A Piece of History:
Power to our communities: Washington County News files, provide information about the plant’s birth. The first item, dated February 16, 1928, relates that the Dixie Power Company was in the process of obtaining water rights from the LaVerkin Bench Canal Company for the purpose of producing hydro-electricity. An item of July 12, 1928 states that the Dixie Power Company was applying for a permit to build an 899 kilowatt capacity hydroelectric plant at an estimated cost of $90,000.00. The laying of one thousand feet of forty-two inch wood pipe and the starting of concrete work above the tunnel made news December 12, 1928. On April 12, 1929, the paper reported that operation of the plant had begun, that full capacity awaited minor adjustments, and that Fred Brooks, whose family was then living at the plant, would be in charge.
Changes took place over the years. The wood pipe was replaced with metal, power-plant machinery was upgraded, and the plant was finally semi-automated so that it became unnecessary for someone to live on the premises.
Output of the plant was about the same as the small generator at Hoover Dam that generates power for use at the dam. It was the largest of a network of four hydroelectric plants. If all four plants were down, the LaVerkin facility had to be started first. Electricity was generated when water under high pressure was fed over a Pelton wheel (patented in 1889 by American engineer, Lester Allen Pelton) which was connected to a generator. In shape, a Pelton wheel resembles an old fashioned water wheel rather than the turbines used at Hoover Dam. Unlike the old fashioned wheels though, Pelton wheels were made of cast iron. After years of use, cracks would develop in the wheels. Victor King and, later, Winston Stratton of Hurricane had the welding skill necessary to keep the cast iron mended. They had to crawl inside the wheel to do the welding. They more than earned their pay.

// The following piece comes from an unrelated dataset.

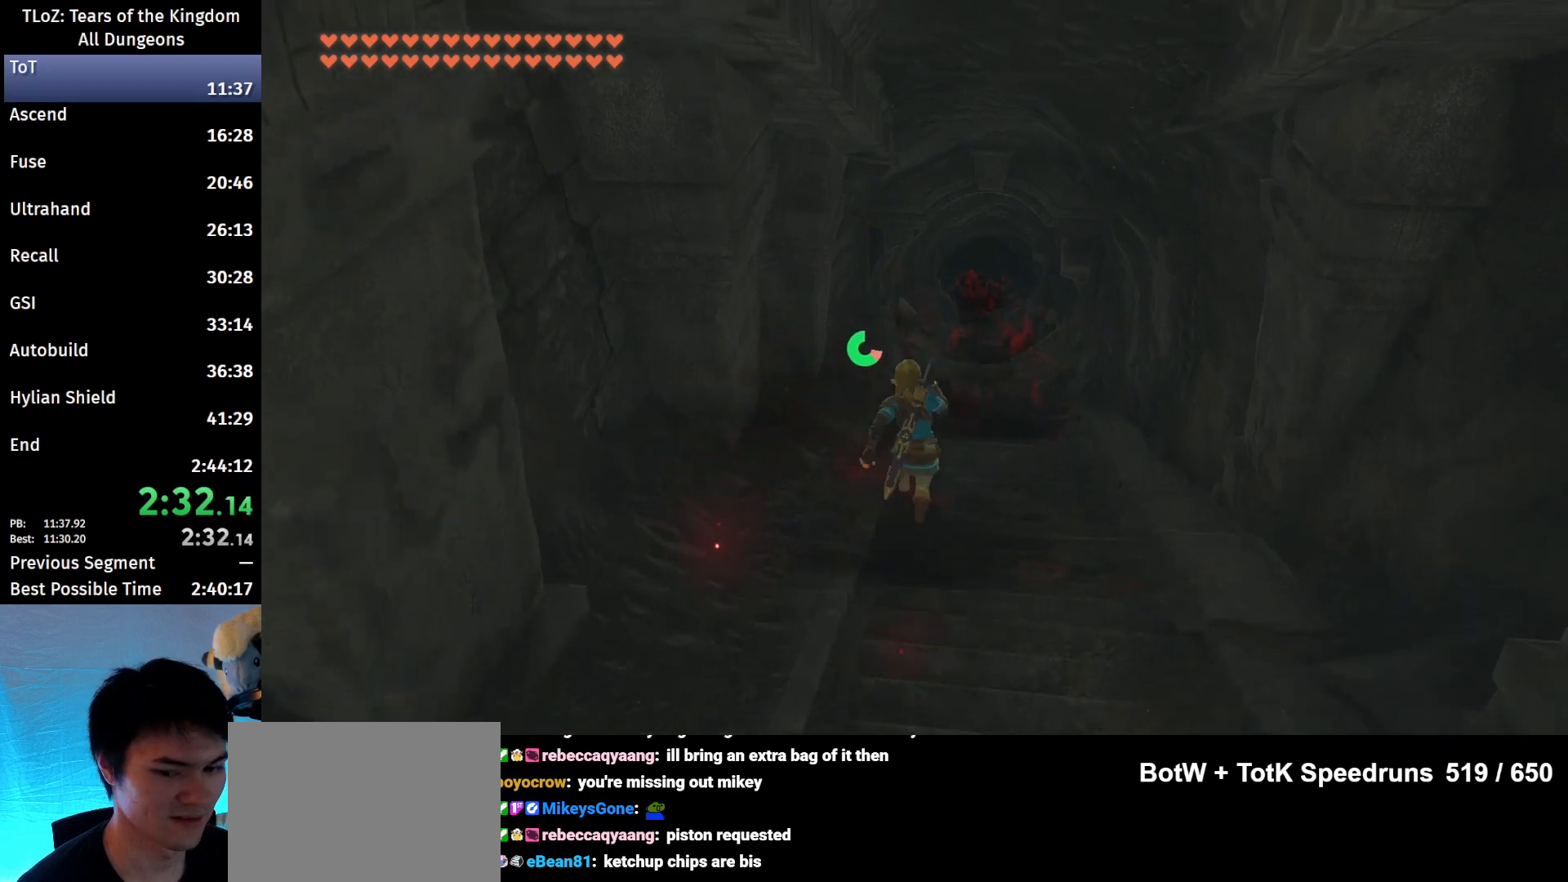
{"buttons": ["B"], "left_stick": "up", "right_stick": "center", "events": []}
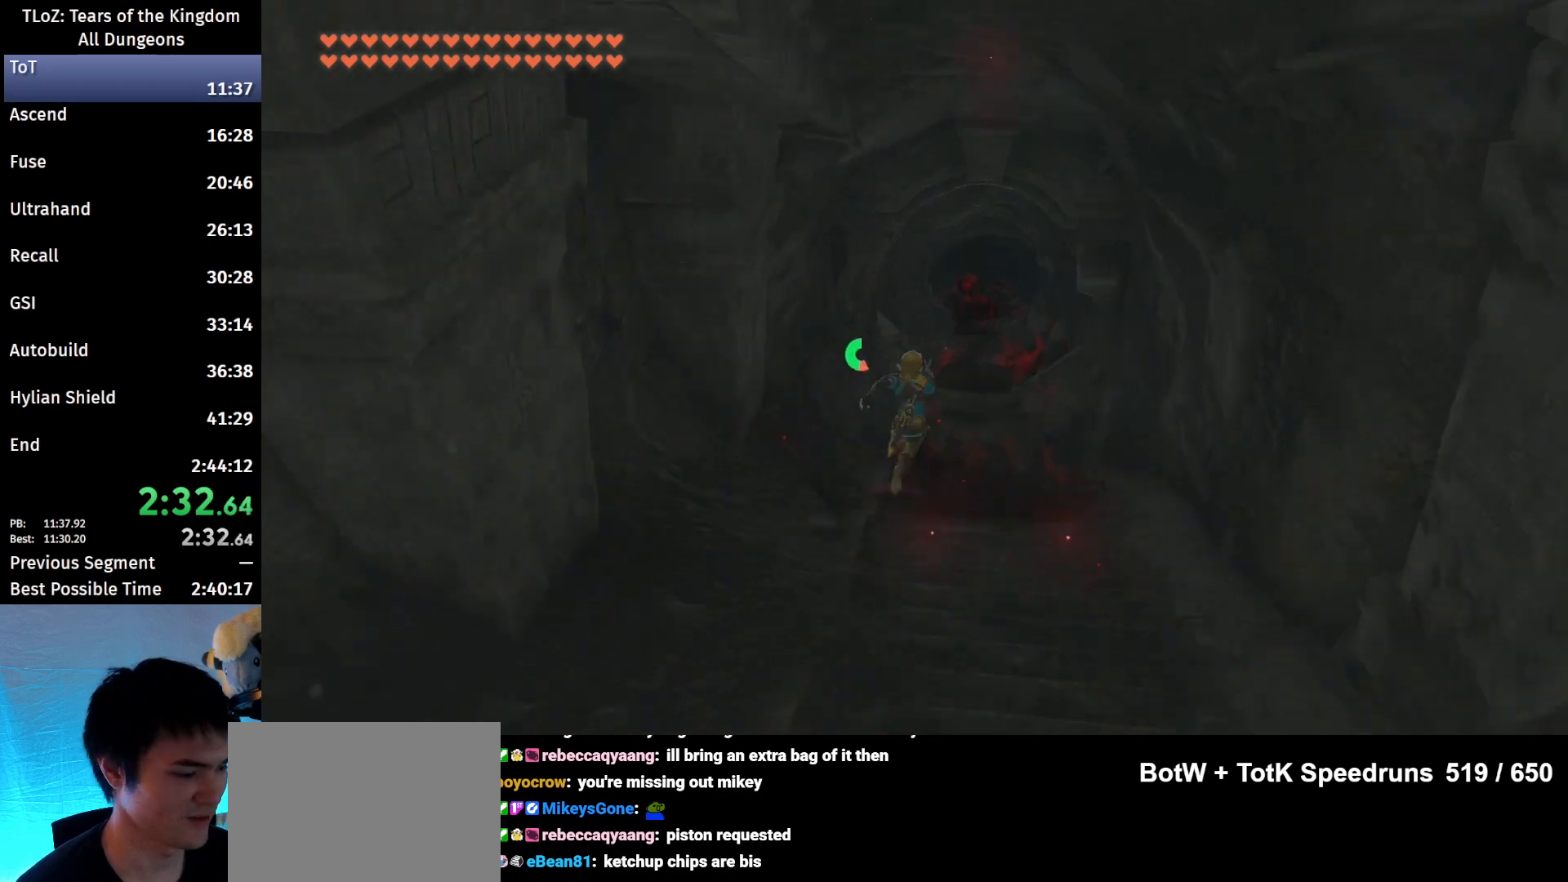
{"buttons": ["B"], "left_stick": "up", "right_stick": "center", "events": []}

If no water was running over the wheel, but electricity was coming in from other sources, the generator would act as an electric motor. The Pelton wheel was designed to run within a specific RPM range; if allowed to run too fast, it could literally throw itself to pieces. When the generator was producing electricity, the resultant friction kept the Pelton wheel at a safe speed. If, however, the generator were turned off, the Pelton wheel would soon reach catastrophic speeds. To prevent this from happening, a shunt was designed to automatically drop down when the power went off and divert the water out into the river channel.
Water flow to the wheel was sometimes interrupted by leaks in the canal. Obstructions in the pipe, or more silt than could be settled out at the settling pond, were the most common problems. During the colder winters, ice was a problem.. Particularly at night, it would form in the canal, then pile up on the intake grill. A father and his sons would work through the night pulling ice from the grill. A burning automobile tire would warm them when they had time for a break.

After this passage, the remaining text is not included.